## TASK GOAL
Please print all of the rows below line for line, without changing a single character.

(Extracted page text data)
———

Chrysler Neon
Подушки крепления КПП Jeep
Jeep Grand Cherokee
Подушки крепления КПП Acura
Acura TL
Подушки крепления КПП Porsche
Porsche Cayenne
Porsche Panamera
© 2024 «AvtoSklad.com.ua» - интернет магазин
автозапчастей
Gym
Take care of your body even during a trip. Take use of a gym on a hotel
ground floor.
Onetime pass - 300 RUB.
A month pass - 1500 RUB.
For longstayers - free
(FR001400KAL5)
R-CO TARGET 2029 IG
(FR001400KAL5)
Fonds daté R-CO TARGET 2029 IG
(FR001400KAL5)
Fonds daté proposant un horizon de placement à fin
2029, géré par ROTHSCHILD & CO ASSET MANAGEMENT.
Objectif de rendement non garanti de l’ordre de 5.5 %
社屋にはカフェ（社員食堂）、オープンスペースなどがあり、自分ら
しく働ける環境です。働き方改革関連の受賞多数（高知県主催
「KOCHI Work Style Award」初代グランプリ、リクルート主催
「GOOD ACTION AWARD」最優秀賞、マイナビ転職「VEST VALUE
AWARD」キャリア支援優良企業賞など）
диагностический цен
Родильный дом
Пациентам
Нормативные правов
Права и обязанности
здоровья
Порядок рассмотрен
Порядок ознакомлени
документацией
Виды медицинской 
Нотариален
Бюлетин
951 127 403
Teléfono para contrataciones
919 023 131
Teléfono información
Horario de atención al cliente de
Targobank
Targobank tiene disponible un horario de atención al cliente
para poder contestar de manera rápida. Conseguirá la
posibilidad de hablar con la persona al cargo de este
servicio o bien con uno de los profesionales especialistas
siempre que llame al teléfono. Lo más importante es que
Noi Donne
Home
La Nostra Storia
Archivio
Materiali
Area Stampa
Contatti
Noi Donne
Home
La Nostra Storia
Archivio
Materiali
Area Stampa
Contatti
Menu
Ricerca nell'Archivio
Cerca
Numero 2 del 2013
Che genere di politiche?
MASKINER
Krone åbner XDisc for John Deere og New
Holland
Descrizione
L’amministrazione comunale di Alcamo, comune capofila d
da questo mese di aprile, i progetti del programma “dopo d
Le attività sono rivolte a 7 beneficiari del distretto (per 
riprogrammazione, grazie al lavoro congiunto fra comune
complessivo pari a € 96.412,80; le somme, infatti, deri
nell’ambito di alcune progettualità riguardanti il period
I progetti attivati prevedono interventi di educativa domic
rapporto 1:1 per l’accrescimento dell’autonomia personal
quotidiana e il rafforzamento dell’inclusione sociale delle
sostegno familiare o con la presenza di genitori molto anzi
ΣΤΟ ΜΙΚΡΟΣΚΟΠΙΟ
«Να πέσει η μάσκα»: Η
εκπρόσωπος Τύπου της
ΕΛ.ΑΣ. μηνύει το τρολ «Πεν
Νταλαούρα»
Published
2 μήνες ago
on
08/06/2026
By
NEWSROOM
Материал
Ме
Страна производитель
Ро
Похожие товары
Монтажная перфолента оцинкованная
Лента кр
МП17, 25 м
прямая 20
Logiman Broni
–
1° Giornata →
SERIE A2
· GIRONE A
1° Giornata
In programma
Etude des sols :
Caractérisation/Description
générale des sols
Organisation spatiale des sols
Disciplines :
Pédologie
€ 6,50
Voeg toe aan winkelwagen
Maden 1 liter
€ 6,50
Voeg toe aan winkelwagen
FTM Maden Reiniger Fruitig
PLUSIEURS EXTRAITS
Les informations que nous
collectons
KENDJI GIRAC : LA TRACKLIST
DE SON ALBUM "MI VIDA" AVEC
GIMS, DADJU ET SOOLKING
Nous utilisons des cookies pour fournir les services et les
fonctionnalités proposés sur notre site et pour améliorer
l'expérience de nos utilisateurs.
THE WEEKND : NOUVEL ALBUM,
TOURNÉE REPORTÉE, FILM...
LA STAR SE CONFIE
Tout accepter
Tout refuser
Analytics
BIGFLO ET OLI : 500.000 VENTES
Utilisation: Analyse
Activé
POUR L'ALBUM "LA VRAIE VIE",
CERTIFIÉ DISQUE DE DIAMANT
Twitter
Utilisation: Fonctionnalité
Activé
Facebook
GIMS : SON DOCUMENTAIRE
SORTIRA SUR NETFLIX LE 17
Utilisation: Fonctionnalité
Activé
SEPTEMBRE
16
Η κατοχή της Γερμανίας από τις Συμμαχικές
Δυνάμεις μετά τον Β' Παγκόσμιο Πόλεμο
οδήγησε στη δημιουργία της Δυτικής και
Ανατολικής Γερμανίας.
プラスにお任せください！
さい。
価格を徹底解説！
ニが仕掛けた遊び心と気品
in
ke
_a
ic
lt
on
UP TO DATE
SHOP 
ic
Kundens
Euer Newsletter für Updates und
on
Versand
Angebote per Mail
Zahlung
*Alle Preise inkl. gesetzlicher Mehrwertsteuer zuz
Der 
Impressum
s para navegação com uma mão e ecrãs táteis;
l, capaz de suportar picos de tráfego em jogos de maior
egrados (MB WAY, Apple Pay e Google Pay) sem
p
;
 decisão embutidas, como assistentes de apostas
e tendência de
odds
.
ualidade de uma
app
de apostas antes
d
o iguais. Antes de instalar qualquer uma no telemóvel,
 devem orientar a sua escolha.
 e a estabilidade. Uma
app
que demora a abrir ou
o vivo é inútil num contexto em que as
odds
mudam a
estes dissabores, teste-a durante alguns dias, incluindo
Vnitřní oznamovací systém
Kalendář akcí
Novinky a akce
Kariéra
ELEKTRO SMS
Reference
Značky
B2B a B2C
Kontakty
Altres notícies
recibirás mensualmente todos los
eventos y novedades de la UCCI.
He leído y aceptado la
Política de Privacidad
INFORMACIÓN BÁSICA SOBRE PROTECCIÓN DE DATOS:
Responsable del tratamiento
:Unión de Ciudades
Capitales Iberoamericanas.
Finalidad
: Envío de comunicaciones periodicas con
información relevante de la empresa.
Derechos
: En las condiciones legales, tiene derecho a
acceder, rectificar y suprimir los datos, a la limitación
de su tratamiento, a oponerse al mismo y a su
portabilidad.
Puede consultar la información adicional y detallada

———

## PROBLEM SOLUTION
Chrysler Neon
Подушки крепления КПП Jeep
Jeep Grand Cherokee
Подушки крепления КПП Acura
Acura TL
Подушки крепления КПП Porsche
Porsche Cayenne
Porsche Panamera
© 2024 «AvtoSklad.com.ua» - интернет магазин
автозапчастей
Gym
Take care of your body even during a trip. Take use of a gym on a hotel
ground floor.
Onetime pass - 300 RUB.
A month pass - 1500 RUB.
For longstayers - free
(FR001400KAL5)
R-CO TARGET 2029 IG
(FR001400KAL5)
Fonds daté R-CO TARGET 2029 IG
(FR001400KAL5)
Fonds daté proposant un horizon de placement à fin
2029, géré par ROTHSCHILD & CO ASSET MANAGEMENT.
Objectif de rendement non garanti de l’ordre de 5.5 %
社屋にはカフェ（社員食堂）、オープンスペースなどがあり、自分ら
しく働ける環境です。働き方改革関連の受賞多数（高知県主催
「KOCHI Work Style Award」初代グランプリ、リクルート主催
「GOOD ACTION AWARD」最優秀賞、マイナビ転職「VEST VALUE
AWARD」キャリア支援優良企業賞など）
диагностический цен
Родильный дом
Пациентам
Нормативные правов
Права и обязанности
здоровья
Порядок рассмотрен
Порядок ознакомлени
документацией
Виды медицинской 
Нотариален
Бюлетин
951 127 403
Teléfono para contrataciones
919 023 131
Teléfono información
Horario de atención al cliente de
Targobank
Targobank tiene disponible un horario de atención al cliente
para poder contestar de manera rápida. Conseguirá la
posibilidad de hablar con la persona al cargo de este
servicio o bien con uno de los profesionales especialistas
siempre que llame al teléfono. Lo más importante es que
Noi Donne
Home
La Nostra Storia
Archivio
Materiali
Area Stampa
Contatti
Noi Donne
Home
La Nostra Storia
Archivio
Materiali
Area Stampa
Contatti
Menu
Ricerca nell'Archivio
Cerca
Numero 2 del 2013
Che genere di politiche?
MASKINER
Krone åbner XDisc for John Deere og New
Holland
Descrizione
L’amministrazione comunale di Alcamo, comune capofila d
da questo mese di aprile, i progetti del programma “dopo d
Le attività sono rivolte a 7 beneficiari del distretto (per 
riprogrammazione, grazie al lavoro congiunto fra comune
complessivo pari a € 96.412,80; le somme, infatti, deri
nell’ambito di alcune progettualità riguardanti il period
I progetti attivati prevedono interventi di educativa domic
rapporto 1:1 per l’accrescimento dell’autonomia personal
quotidiana e il rafforzamento dell’inclusione sociale delle
sostegno familiare o con la presenza di genitori molto anzi
ΣΤΟ ΜΙΚΡΟΣΚΟΠΙΟ
«Να πέσει η μάσκα»: Η
εκπρόσωπος Τύπου της
ΕΛ.ΑΣ. μηνύει το τρολ «Πεν
Νταλαούρα»
Published
2 μήνες ago
on
08/06/2026
By
NEWSROOM
Материал
Ме
Страна производитель
Ро
Похожие товары
Монтажная перфолента оцинкованная
Лента кр
МП17, 25 м
прямая 20
Logiman Broni
–
1° Giornata →
SERIE A2
· GIRONE A
1° Giornata
In programma
Etude des sols :
Caractérisation/Description
générale des sols
Organisation spatiale des sols
Disciplines :
Pédologie
€ 6,50
Voeg toe aan winkelwagen
Maden 1 liter
€ 6,50
Voeg toe aan winkelwagen
FTM Maden Reiniger Fruitig
PLUSIEURS EXTRAITS
Les informations que nous
collectons
KENDJI GIRAC : LA TRACKLIST
DE SON ALBUM "MI VIDA" AVEC
GIMS, DADJU ET SOOLKING
Nous utilisons des cookies pour fournir les services et les
fonctionnalités proposés sur notre site et pour améliorer
l'expérience de nos utilisateurs.
THE WEEKND : NOUVEL ALBUM,
TOURNÉE REPORTÉE, FILM...
LA STAR SE CONFIE
Tout accepter
Tout refuser
Analytics
BIGFLO ET OLI : 500.000 VENTES
Utilisation: Analyse
Activé
POUR L'ALBUM "LA VRAIE VIE",
CERTIFIÉ DISQUE DE DIAMANT
Twitter
Utilisation: Fonctionnalité
Activé
Facebook
GIMS : SON DOCUMENTAIRE
SORTIRA SUR NETFLIX LE 17
Utilisation: Fonctionnalité
Activé
SEPTEMBRE
16
Η κατοχή της Γερμανίας από τις Συμμαχικές
Δυνάμεις μετά τον Β' Παγκόσμιο Πόλεμο
οδήγησε στη δημιουργία της Δυτικής και
Ανατολικής Γερμανίας.
プラスにお任せください！
さい。
価格を徹底解説！
ニが仕掛けた遊び心と気品
in
ke
_a
ic
lt
on
UP TO DATE
SHOP 
ic
Kundens
Euer Newsletter für Updates und
on
Versand
Angebote per Mail
Zahlung
*Alle Preise inkl. gesetzlicher Mehrwertsteuer zuz
Der 
Impressum
s para navegação com uma mão e ecrãs táteis;
l, capaz de suportar picos de tráfego em jogos de maior
egrados (MB WAY, Apple Pay e Google Pay) sem
p
;
 decisão embutidas, como assistentes de apostas
e tendência de
odds
.
ualidade de uma
app
de apostas antes
d
o iguais. Antes de instalar qualquer uma no telemóvel,
 devem orientar a sua escolha.
 e a estabilidade. Uma
app
que demora a abrir ou
o vivo é inútil num contexto em que as
odds
mudam a
estes dissabores, teste-a durante alguns dias, incluindo
Vnitřní oznamovací systém
Kalendář akcí
Novinky a akce
Kariéra
ELEKTRO SMS
Reference
Značky
B2B a B2C
Kontakty
Altres notícies
recibirás mensualmente todos los
eventos y novedades de la UCCI.
He leído y aceptado la
Política de Privacidad
INFORMACIÓN BÁSICA SOBRE PROTECCIÓN DE DATOS:
Responsable del tratamiento
:Unión de Ciudades
Capitales Iberoamericanas.
Finalidad
: Envío de comunicaciones periodicas con
información relevante de la empresa.
Derechos
: En las condiciones legales, tiene derecho a
acceder, rectificar y suprimir los datos, a la limitación
de su tratamiento, a oponerse al mismo y a su
portabilidad.
Puede consultar la información adicional y detallada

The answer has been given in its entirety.